Transcribe every line of text in the data below exactly, and leave out the pictures.

++++

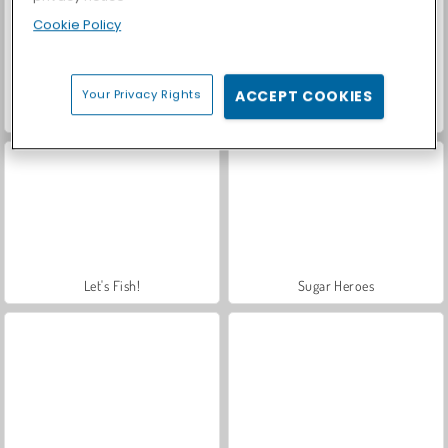
Cookie Policy
Your Privacy Rights
ACCEPT COOKIES
ASMR Makeover & Makeup Studio
Farm Merge Valley
Let's Fish!
Sugar Heroes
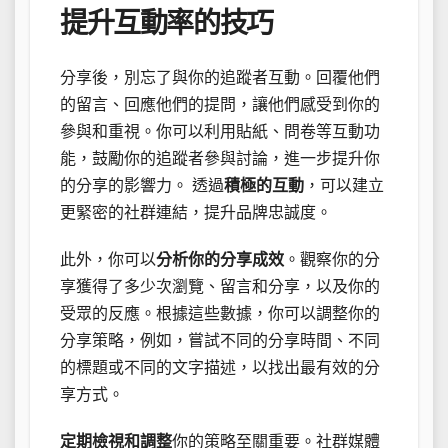
提升互動率的技巧
分享後，別忘了與你的追蹤者互動。回覆他們
的留言、回應他們的提問，讓他們感受到你的
參與和重視。你可以利用貼紙、問卷等互動功
能，鼓勵你的追蹤者參與討論，進一步提升你
的分享的影響力。 透過
積極的互動
，可以建立
更緊密的社群連結，提升品牌忠誠度。
此外，你可以
分析你的分享成效
。觀察你的分
享獲得了多少次瀏覽、留言和分享，以及你的
受眾的反應。根據這些數據，你可以調整你的
分享策略，例如，嘗試不同的分享時間、不同
的標題或不同的文字描述，以找出最有效的分
享方式。
定期檢視和調整
你的策略至關重要。社群媒體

++++

__EXERCISE RESULT__:
Cookie Policy
Your Privacy Rights
ACCEPT COOKIES
ASMR Makeover & Makeup Studio
Farm Merge Valley
Let's Fish!
Sugar Heroes
提升互動率的技巧
分享後，別忘了與你的追蹤者互動。回覆他們
的留言、回應他們的提問，讓他們感受到你的
參與和重視。你可以利用貼紙、問卷等互動功
能，鼓勵你的追蹤者參與討論，進一步提升你
的分享的影響力。 透過
積極的互動
，可以建立
更緊密的社群連結，提升品牌忠誠度。
此外，你可以
分析你的分享成效
。觀察你的分
享獲得了多少次瀏覽、留言和分享，以及你的
受眾的反應。根據這些數據，你可以調整你的
分享策略，例如，嘗試不同的分享時間、不同
的標題或不同的文字描述，以找出最有效的分
享方式。
定期檢視和調整
你的策略至關重要。社群媒體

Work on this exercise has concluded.